Goal of the exercise:
Your task is to print all of the data below exactly, with no pictures included.

Segment Start: Record extracts

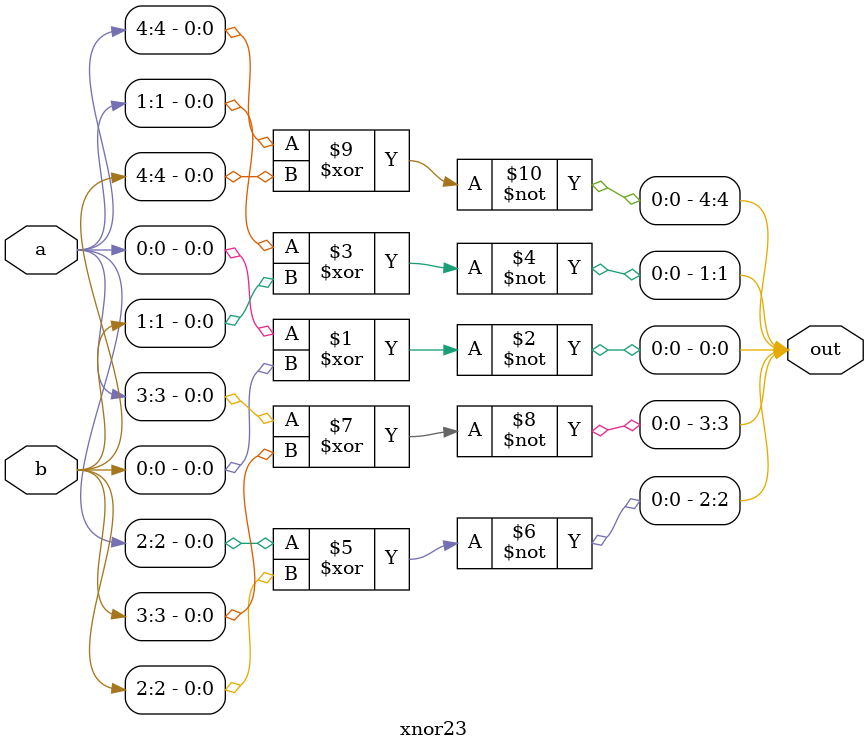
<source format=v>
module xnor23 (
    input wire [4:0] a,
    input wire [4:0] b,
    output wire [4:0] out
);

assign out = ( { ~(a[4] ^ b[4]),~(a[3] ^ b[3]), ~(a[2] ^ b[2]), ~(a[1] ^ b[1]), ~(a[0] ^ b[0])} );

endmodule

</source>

Segment End: Record extracts

Result of this task:
<source format=v>
module xnor23 (
    input wire [4:0] a,
    input wire [4:0] b,
    output wire [4:0] out
);

assign out = ( { ~(a[4] ^ b[4]),~(a[3] ^ b[3]), ~(a[2] ^ b[2]), ~(a[1] ^ b[1]), ~(a[0] ^ b[0])} );

endmodule

</source>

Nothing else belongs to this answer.